Takeaways for Other States
Incentivizing Insurers to Offer Marketplace Plans
For better or worse, consumers’ access to coverage through the ACA’s marketplaces depends upon the voluntary participation of insurance companies. Working with insurers is crucial to protect consumers from market exits. States can look to Washington’s strategy of incentivizing insurer participation by leveraging their purchasing power through state and school employee benefit pools as well as their authority to set geographic rating areas and allowable premium variation. These policies expand access to coverage for consumers by addressing insurers’ concerns over the risk they bear by offering plans on the state’s marketplaces, and could be especially suitable for states that face challenges providing coverage to consumers living in rural areas, which are often higher-cost.
However, states that allow greater premium differentials should carefully consider the impact on consumers living in rating areas that will bear the brunt of rate increases, and take steps to mitigate the impact for those consumers. For example, Washington limited single-county rating areas to avoid isolating rural or higher cost counties.
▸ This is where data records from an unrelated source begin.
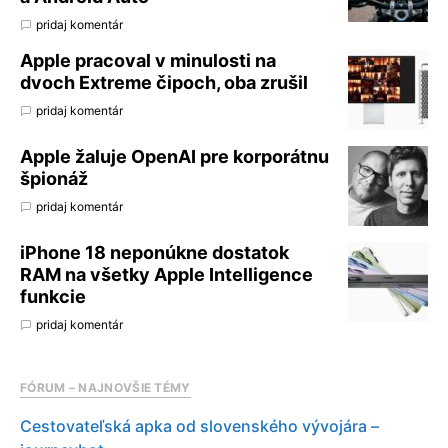
pridaj komentár
Apple pracoval v minulosti na
dvoch Extreme čipoch, oba zrušil
pridaj komentár
Apple žaluje OpenAI pre korporátnu
špionáž
pridaj komentár
iPhone 18 neponúkne dostatok
RAM na všetky Apple Intelligence
funkcie
pridaj komentár
FÓRUM – NAJNOVŠIE TÉMY
Cestovateľská apka od slovenského vývojára –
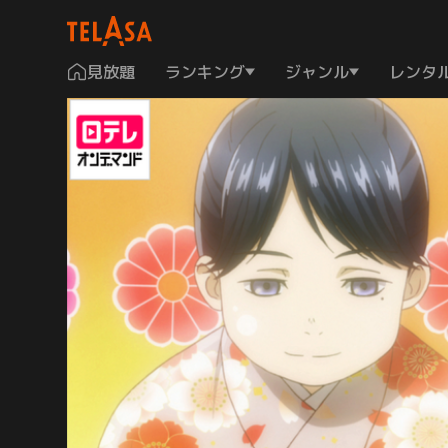
見放題
ランキング
ジャンル
レンタ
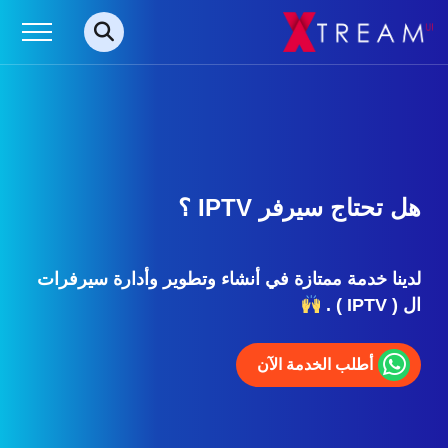
هل تحتاج سيرفر IPTV ؟
لدينا خدمة ممتازة في أنشاء وتطوير وأدارة سيرفرات
ال ( IPTV ) .
أطلب الخدمة الآن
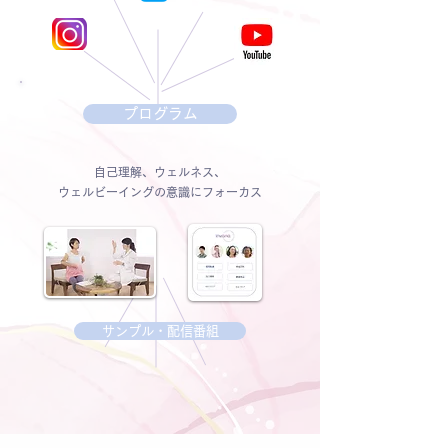
プログラム
自己理解、ウェルネス、
ウェルビーイングの意識にフォーカス
サンプル・配信番組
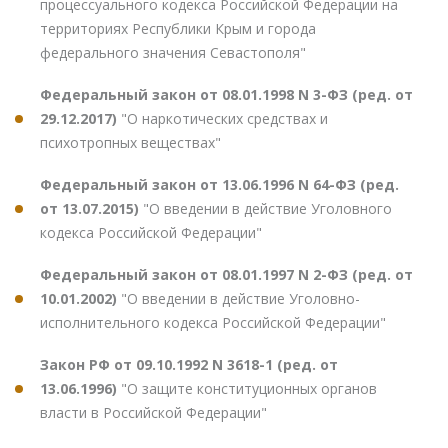
процессуального кодекса Российской Федерации на
территориях Республики Крым и города
федерального значения Севастополя"
Федеральный закон от 08.01.1998 N 3-ФЗ (ред. от
29.12.2017)
"О наркотических средствах и
психотропных веществах"
Федеральный закон от 13.06.1996 N 64-ФЗ (ред.
от 13.07.2015)
"О введении в действие Уголовного
кодекса Российской Федерации"
Федеральный закон от 08.01.1997 N 2-ФЗ (ред. от
10.01.2002)
"О введении в действие Уголовно-
исполнительного кодекса Российской Федерации"
Закон РФ от 09.10.1992 N 3618-1 (ред. от
13.06.1996)
"О защите конституционных органов
власти в Российской Федерации"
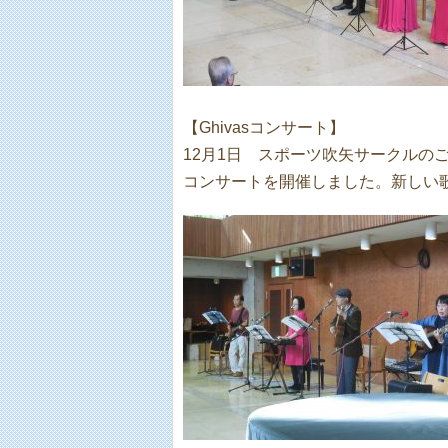
【Ghivasコンサート】
12月1日 スポーツ吹矢サークルのご
コンサートを開催しました。新しい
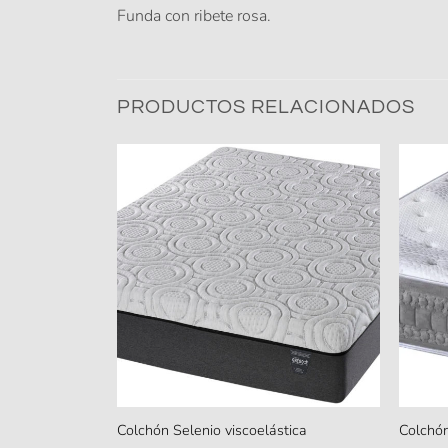
Funda con ribete rosa.
PRODUCTOS RELACIONADOS
Colchón Selenio viscoelástica
Colchón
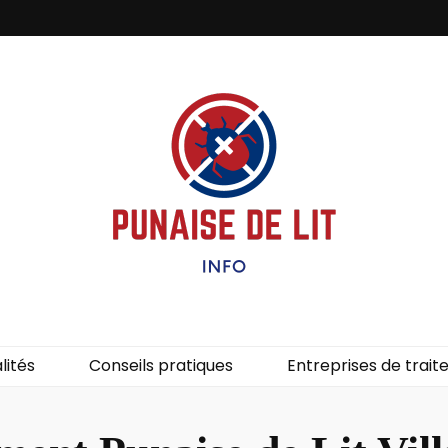
it – Info
uces de lit.
lités
Conseils pratiques
Entreprises de trai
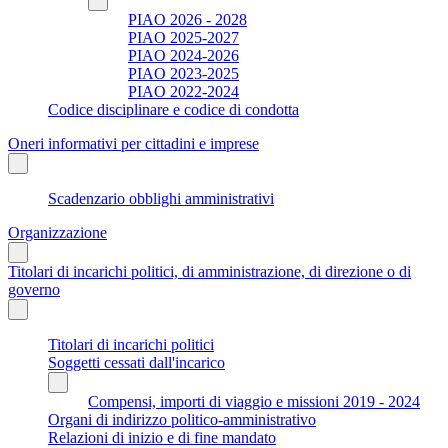
PIAO 2026 - 2028
PIAO 2025-2027
PIAO 2024-2026
PIAO 2023-2025
PIAO 2022-2024
Codice disciplinare e codice di condotta
Oneri informativi per cittadini e imprese
Scadenzario obblighi amministrativi
Organizzazione
Titolari di incarichi politici, di amministrazione, di direzione o di
governo
Titolari di incarichi politici
Soggetti cessati dall'incarico
Compensi, importi di viaggio e missioni 2019 - 2024
Organi di indirizzo politico-amministrativo
Relazioni di inizio e di fine mandato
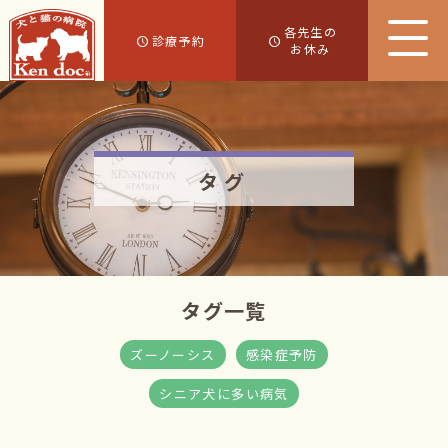
各先生の
診療予約
お休み
タグ
タグ一覧
ズーノーシス
感染症予防
シニア犬に多い病気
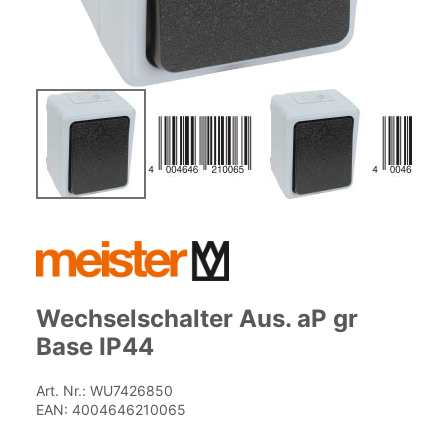
Zum
Anfang
der
Bildgalerie
springen
Wechselschalter Aus. aP gr
Base IP44
Art. Nr.:
WU7426850
EAN:
4004646210065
Other Actions to Protect State Markets from Destabilizing Forces
As the primary regulators of insurance, states will need to respond to both the potential growth of alternative coverage products and the loss of federal stabilization mechanisms to protect their individual markets. While Washington’s rule on short-term plans has not been released, states should consider similar actions to protect their market from coverage that skirts the ACA’s rules. Short-term plans should be just that; by limiting the duration of plans to less than three months and prohibiting renewal, as Maryland did recently, states can ensure that short-term products provide temporary coverage rather than acting as an alternative to traditional health insurance.
The void left by the Congress’ recent decision to repeal the individual mandate penalty in 2019 as well as the failure to create a new federal reinsurance program gives states the opportunity to create new state-based programs in their place. They can design provisions such as a coverage requirement or a reinsurance fund to meet the unique needs of their markets and consumers. States also have the opportunity to apply for federal funding to implement certain mechanisms through a Section 1332 State Innovation Waiver, as states including Alaska and Oregon have done.
As the federal government continues to roll back critical components of the ACA, many states are taking seriously their responsibility to protect their markets. In doing so, they will develop policies that address their specific market conditions, but many will be replicable in other states. Policymakers around the country should be watching Washington State closely to see how their market protection efforts unfold.